Aufbau dieses "dramatischen Gedichts"

Die Struktur und der Aufbau Lessings Nathan der Weise lässt sich sehr gut an der Dramenpyramide von Gustav Freytag darstellen (siehe Abb.1). Es gibt jedoch einige Widersprüche. Freytag beschreibt beispielsweise den zweiten Schritt mit einem erregendem Moment, in Nathan der Weise handelt es sich hingegen um die Vertiefung der Geschichte. Es gibt auch keine Katastrophe am Ende, sondern eher eine glückliche Lösung. Der 
Konflikt existiert zwar, aber bei diesem stirbt niemand. Der Konflikt in Nathan der Weise besteht aus den ungeklärten Familienverhältnissen Nathans und die Frage nach der "richtigen" Religion.
Abb. 1

Jeder Akt/Aufzug kann einer Stufe im Dramenaufbau Freytags zugeordnet werden. Der erste Aufzug beschreibt die Exposition, also die Einleitung und Einführung in die Geschichte. Nathan wird vorgestellt und man bekommt einen Einblick in seine Lebenswelt. 
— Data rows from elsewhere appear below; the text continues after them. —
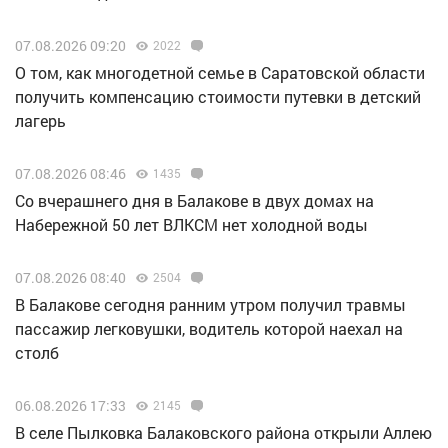
07.08.2026 09:20
2022
О том, как многодетной семье в Саратовской области
получить компенсацию стоимости путевки в детский
лагерь
07.08.2026 08:46
1435
Со вчерашнего дня в Балакове в двух домах на
Набережной 50 лет ВЛКСМ нет холодной воды
07.08.2026 08:40
2504
В Балакове сегодня ранним утром получил травмы
пассажир легковушки, водитель которой наехал на
столб
06.08.2026 17:33
2145
В селе Пылковка Балаковского района открыли Аллею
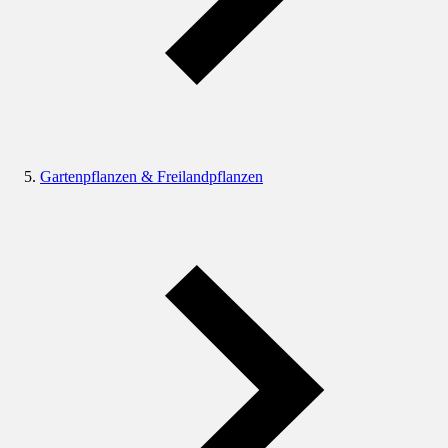
Gartenpflanzen & Freilandpflanzen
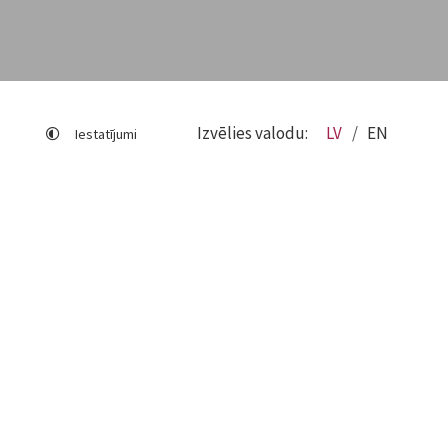
Izvēlies valodu:
LV
EN
Iestatījumi
Lapas karte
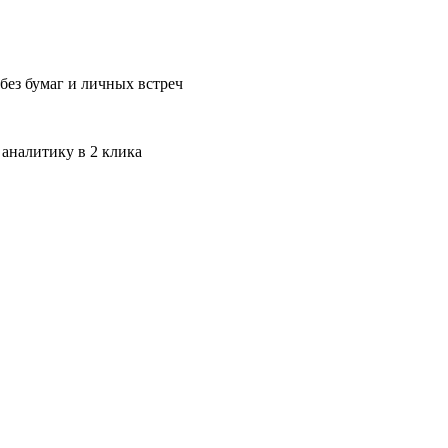
без бумаг и личных встреч
 аналитику в 2 клика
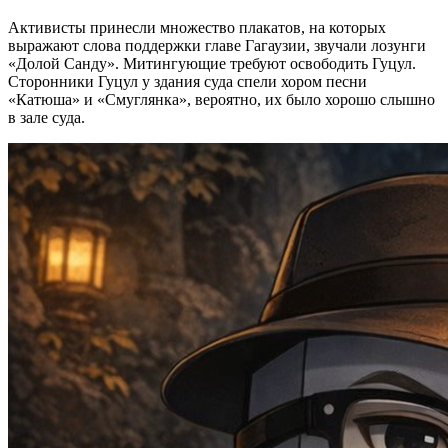
Активисты принесли множество плакатов, на которых
выражают слова поддержки главе Гагаузии, звучали лозунги
«Долой Санду». Митингующие требуют освободить Гуцул.
Сторонники Гуцул у здания суда спели хором песни
«Катюша» и «Смуглянка», вероятно, их было хорошо слышно
в зале суда.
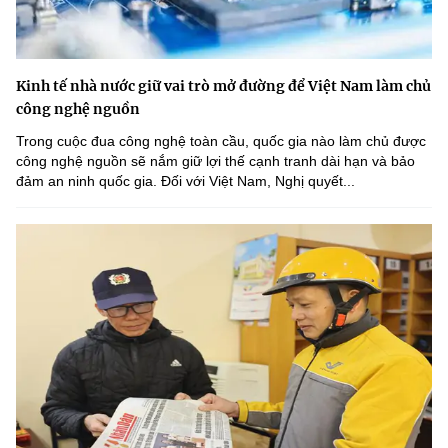
Kinh tế nhà nước giữ vai trò mở đường để Việt Nam làm chủ
công nghệ nguồn
Trong cuộc đua công nghệ toàn cầu, quốc gia nào làm chủ được
công nghệ nguồn sẽ nắm giữ lợi thế cạnh tranh dài hạn và bảo
đảm an ninh quốc gia. Đối với Việt Nam, Nghị quyết...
Mit dem zweiten Aufzug wird die Welt des Sultans und das Verhältnis zwischen Nathan und dem Tempelherrn deutlich. Die Geschichte wird vertieft. 
Im dritten Aufzug kommt es dann zum Höhepunkt. Die Ringparabel kann als solches angesehen werden. 
Mit dem vierten Aufzug kommt die schlimmstmögliche Handlung, welches im Gegensatz zur Abbildung steht, da das retardierende Moment ja eigentlich ein Gefühl von Hoffnung auf den Leser ausübt. Im Falle Lessings ist es aber das Eingreifen des Patriarchen. 
Im fünften Aufzug kommt es schließlich zur glücklichen Lösung. Die Familie Nathans wird zusammengeführt.